For the reasons discussed under this and the preceding heading, the Panel considers that the Respondent’s conduct in this case constitutes bad faith registration and use of the disputed domain name within the meaning of paragraph 4(a)(iii) of the Policy. The Panel considers that the Respondent was aware of and had the Complainant’s Marks in mind when registering the disputed domain name. The Respondent in all likelihood has sought to exploit and profit from the Complainant’s Marks, using the disputed domain name to attract Internet users to the Respondent’s website by creating a likelihood of confusion with the Complainant’s marks as to the source, sponsorship, affiliation or endorsement of the Respondent’s website. The Respondent’s registration and use of the disputed domain name in the circumstances of this case constitutes bad faith.
Accordingly, the Panel finds that the Complainant has satisfied the requirements of paragraph 4(a)(iii) of the Policy.
For the foregoing reasons, in accordance with paragraphs 4(i) of the Policy and 15 of the Rules, the Panel orders that the disputed domain name <pinktv.online> be transferred to the Complainant.
William R. Towns
Sole Panelist
Date: April 10, 2019
1 See WIPO Overview of WIPO Panel Views on Selected UDRP Questions , Third Edition (“WIPO Overview 3.0”), section 1.7 .

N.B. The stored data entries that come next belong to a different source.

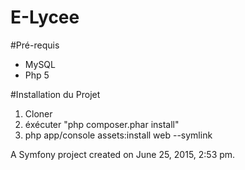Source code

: E-Lycee
=======

#Pré-requis

- MySQL
- Php 5

#Installation du Projet

1) Cloner
2) éxécuter "php composer.phar install"
3) php app/console assets:install web --symlink


A Symfony project created on June 25, 2015, 2:53 pm.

2 When the relevant trademark is recognizable in the disputed domain name, the addition of other terms (whether descriptive, geographical, pejorative, meaningless, or otherwise) does not preclude a finding of confusing similarity under paragraph 4(a)(i) of the Policy.
3 The meaning of a particular gTLD, however, may in some cases be relevant to assessments under paragraphs 4(a)(ii) and 4(a)(iii) of the Policy. See WIPO Overview 3.0, section 1.11 and cases cited therein. See also WIPO Overview 3.0, section 1.8. In this instance, for example, the gTLD “.online” could be a relevant even though disregarded for purposes of paragraph 4(a)(i) of the Policy.
4 See WIPO Overview 3.0, section 1.15.